CSC 173
Thurs. Oct 31, 2002

Read AU, Ch 11

----------
---------------------------------------

An Unambiguous Grammar for Expressions

It is possible to write a grammar for arithmetic expressions that

   * is unambiguous
   * naturally reflects the precedence of * and / over + and -
   * naturally reflects left associativity

Here is one such grammar:

  E --> E + T | E - T | T
  T --> T * F | T / F | F
  F --> ( E ) | number

If we attempt to build a parse tree for number - number + number, we see
there is only one such tree:

    E --> E --> E --> T --> F --> number
                -
                T --> F --> number
          +
          T --> number

This parse tree correctly represents left associativity by using
recursion on the left.  If we rewrote the grammar to use recursion on the
right, we would represent right associativity:

  E --> T + E | T - E | T
  T --> F * T | F / T | F
  F --> ( E ) | number

Right associativity isn't usually what we want for addition,
subtraction, multiplication, and division, but it may be appropriate for
exponentiation.

Our grammar also correctly represents precedence levels by introducing a
new non-terminal symbol for each precedence level. According to our
grammar, expressions consist of the sum or difference of terms (or a
single term), where a term consists of the product or division of
factors (or a single factor), and a factor is a nested expression or a
number.

------------
Parsing

A parser is an algorithm that determines whether a given input string is
in a language and, as a side-effect, usually produces a parse tree for
the input.  There is a procedure for generating a parser from a given
context-free grammar.

In fact, it is possible to parse any CFG in time cubic in the length of
the input.  There are two known algorithms for this, one due to Earley, the
other to Cook, Younger, and Kasami.

In practice, cubic time is too slow for most purposes.  Fortunately,
many (but not all!) grammars can be parsed in linear time.  There are
two major families of parsing algorithms that run in linear time.
One family constructs the parse tree from the root downward; the other
builds it from the leaves upward.  We will study one form of top-down
parser: recursive descent.

------------------------------------------------------------------------

Recursive-Descent Parsing

Recursive-descent parsing is one of the simplest parsing techniques that
is used in practice.

The basic idea is to associate each non-terminal with a procedure. The
goal of each such procedure is to read a sequence of input characters
that can be generated by the corresponding non-terminal, and return a
pointer to the root of the parse tree for the non-terminal. The
structure of the procedure is dictated by the productions for the
corresponding non-terminal.

The procedure attempts to "match" the right hand side of some production
for a non-terminal.

   * To match a terminal symbol, the procedure compares the terminal
     symbol to the input; if they agree, then the procedure is
     successful, and it consumes the terminal symbol in the input (that
     is, moves the input cursor over one symbol).

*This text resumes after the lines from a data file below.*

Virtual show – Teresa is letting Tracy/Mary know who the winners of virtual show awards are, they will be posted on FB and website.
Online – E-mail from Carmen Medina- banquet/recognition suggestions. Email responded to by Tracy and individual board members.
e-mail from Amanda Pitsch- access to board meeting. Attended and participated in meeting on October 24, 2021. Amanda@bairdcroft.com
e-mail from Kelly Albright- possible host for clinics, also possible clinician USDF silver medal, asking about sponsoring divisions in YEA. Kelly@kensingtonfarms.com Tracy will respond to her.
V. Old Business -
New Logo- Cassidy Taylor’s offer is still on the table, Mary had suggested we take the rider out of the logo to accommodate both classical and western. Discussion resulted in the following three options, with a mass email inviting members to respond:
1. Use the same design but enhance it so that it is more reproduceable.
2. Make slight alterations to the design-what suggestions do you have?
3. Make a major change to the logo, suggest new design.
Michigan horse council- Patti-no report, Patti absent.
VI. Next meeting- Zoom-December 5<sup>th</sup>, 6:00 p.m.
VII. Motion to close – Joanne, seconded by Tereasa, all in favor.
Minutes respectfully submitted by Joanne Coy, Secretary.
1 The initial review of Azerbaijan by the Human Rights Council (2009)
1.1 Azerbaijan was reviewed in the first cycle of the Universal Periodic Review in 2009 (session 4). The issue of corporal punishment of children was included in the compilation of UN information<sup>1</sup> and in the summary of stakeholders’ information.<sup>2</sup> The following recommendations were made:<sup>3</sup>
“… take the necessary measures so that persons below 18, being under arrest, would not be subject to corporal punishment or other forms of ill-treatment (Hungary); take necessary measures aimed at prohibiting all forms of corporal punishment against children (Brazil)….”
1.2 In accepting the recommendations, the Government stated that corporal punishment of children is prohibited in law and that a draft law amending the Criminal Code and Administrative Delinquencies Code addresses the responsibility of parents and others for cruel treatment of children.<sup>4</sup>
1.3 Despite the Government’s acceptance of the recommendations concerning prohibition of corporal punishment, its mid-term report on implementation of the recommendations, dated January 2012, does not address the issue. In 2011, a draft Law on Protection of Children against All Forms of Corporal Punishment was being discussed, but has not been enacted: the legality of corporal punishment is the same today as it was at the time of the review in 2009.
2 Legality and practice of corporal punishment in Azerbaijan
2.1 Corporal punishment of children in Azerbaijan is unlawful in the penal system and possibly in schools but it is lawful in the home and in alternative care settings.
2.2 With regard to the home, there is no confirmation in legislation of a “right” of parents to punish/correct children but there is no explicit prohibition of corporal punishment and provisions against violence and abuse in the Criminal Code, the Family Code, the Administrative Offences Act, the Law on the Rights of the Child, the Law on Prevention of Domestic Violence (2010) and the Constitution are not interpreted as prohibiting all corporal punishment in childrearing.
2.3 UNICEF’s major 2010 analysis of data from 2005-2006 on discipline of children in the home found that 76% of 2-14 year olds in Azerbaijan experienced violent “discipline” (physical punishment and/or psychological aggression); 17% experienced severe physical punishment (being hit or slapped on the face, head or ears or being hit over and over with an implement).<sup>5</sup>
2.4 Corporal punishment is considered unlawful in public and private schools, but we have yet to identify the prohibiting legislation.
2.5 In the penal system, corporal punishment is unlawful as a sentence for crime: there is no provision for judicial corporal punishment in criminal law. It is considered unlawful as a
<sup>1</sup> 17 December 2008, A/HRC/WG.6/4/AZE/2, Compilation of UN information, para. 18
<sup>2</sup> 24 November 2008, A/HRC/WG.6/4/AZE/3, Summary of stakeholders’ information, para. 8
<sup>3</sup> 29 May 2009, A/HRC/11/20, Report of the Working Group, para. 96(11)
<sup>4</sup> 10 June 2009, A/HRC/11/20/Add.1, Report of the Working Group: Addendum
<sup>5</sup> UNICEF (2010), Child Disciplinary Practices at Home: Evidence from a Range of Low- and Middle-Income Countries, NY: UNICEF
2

   * To match a non-terminal symbol, the procedure simply calls the
     corresponding procedure for that non-terminal symbol (which may be
     a recursive call, hence the name of the technique).

---------------------------------------

Recursive-Descent Parser for Expressions

As it turns out, the expression grammar we were using earlier can't be
parsed top-down (more on why later).  Here's one that can:

  E     --> T Etail
  Etail --> + T Etail | - T Etail | epsilon
  T     --> F Ttail
  Ttail --> * F Ttail | / F Ttail | epsilon
  F     --> ( E ) | num

We create procedures for each of the non-terminals. According to
production 1, the procedure to match expressions (E) must match a term
(by calling the procedure for T), and then more expressions (by
calling the procedure Etail).

    procedure E
        T()
        Etail()

Some procedures, such as Etail, must examine the input to determine which
production to choose.

    procedure Etail
        switch next_token
            case +
                match(+)
                T()
                Etail()
            case -
                match(-)
                T()
                Etail()
            default
                return

We've assumed here a global variable next_token and a utility routine
named match:

    procedure match(expected)
        if next_token != expected
            error()
        else
            next_token = scan()
                // read next terminal symbol into global variable

The error routine in a pure parser simply halts without accepting.
In a compiler it prints a nice diagnostic message and then does
something potentially really complicated (which I won't cover here) to
patch up the parser tree and/or the input and continue looking for
further errors.

Here are the rest of the recursive descent routines:

    procedure T             // very similar to E
        F()
        Ttail()

    procedure Ttail         // very similar to Etail
        switch next_token
            case *
                match(*)
                F()
                Ttail()
            case /
                match(/)
                F()
                Ttail()
            default
                return

    procedure F
        switch next_token
            case (
                match(()
                E()
                match())
            case num
                match(num)
            default
                error()

Notice that the default case in F is an error, whereas the default case
in Etail and Ttail was to return without doing anything.  The reason for
the difference is that Etail and Ttail have epsilon productions: they
are allowed to have an empty subtree under them in the parse tree.  F
does not have an epsilon production: it *has* to be either a number or a
parenthesized expression.

Look carefully also at the second call to march() within F.  There is no
guarantee that we will actually have a right parenthesis coming up in
the input.  That's why match() has a check inside.  In larger,
programming language-size grammars, there are lots of similar cases
in which the check inside match is non-redundant.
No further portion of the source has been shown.